• GIVEN DATA
───

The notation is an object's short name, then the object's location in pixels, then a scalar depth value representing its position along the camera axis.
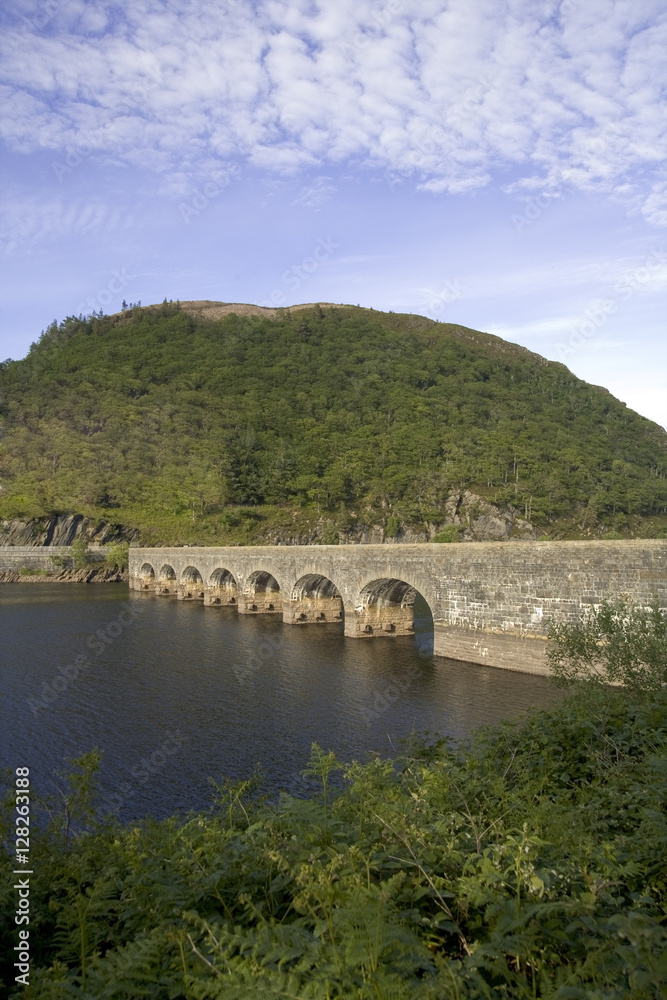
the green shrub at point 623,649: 10.63
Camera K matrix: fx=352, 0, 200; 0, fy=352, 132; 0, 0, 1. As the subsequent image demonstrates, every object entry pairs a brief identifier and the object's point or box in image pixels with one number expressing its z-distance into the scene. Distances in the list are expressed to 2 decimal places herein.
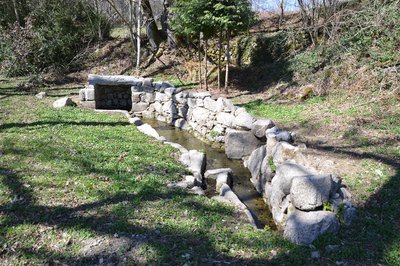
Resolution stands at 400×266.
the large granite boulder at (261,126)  6.93
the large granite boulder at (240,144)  7.33
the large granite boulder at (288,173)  4.41
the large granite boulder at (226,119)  8.16
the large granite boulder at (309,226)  3.65
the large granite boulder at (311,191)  3.94
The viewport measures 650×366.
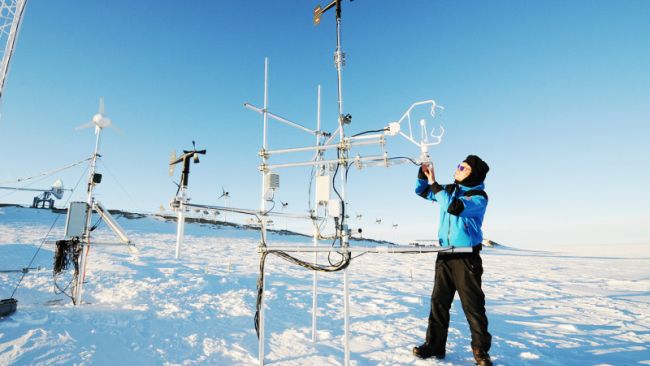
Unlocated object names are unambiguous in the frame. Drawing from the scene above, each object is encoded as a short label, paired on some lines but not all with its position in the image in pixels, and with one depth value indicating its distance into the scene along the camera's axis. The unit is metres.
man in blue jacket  3.47
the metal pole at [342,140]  3.39
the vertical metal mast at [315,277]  4.23
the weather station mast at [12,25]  9.03
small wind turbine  6.59
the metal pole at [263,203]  3.52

───

• ASSIGNMENT
A verbatim copy of the lines from the one with "the vertical metal" to the end of the listing is the whole answer.

• EXPECTED ANSWER
the vertical metal mast at [315,277]  4.23
the weather station mast at [12,25]  9.03
small wind turbine  6.59
the metal pole at [263,203]  3.52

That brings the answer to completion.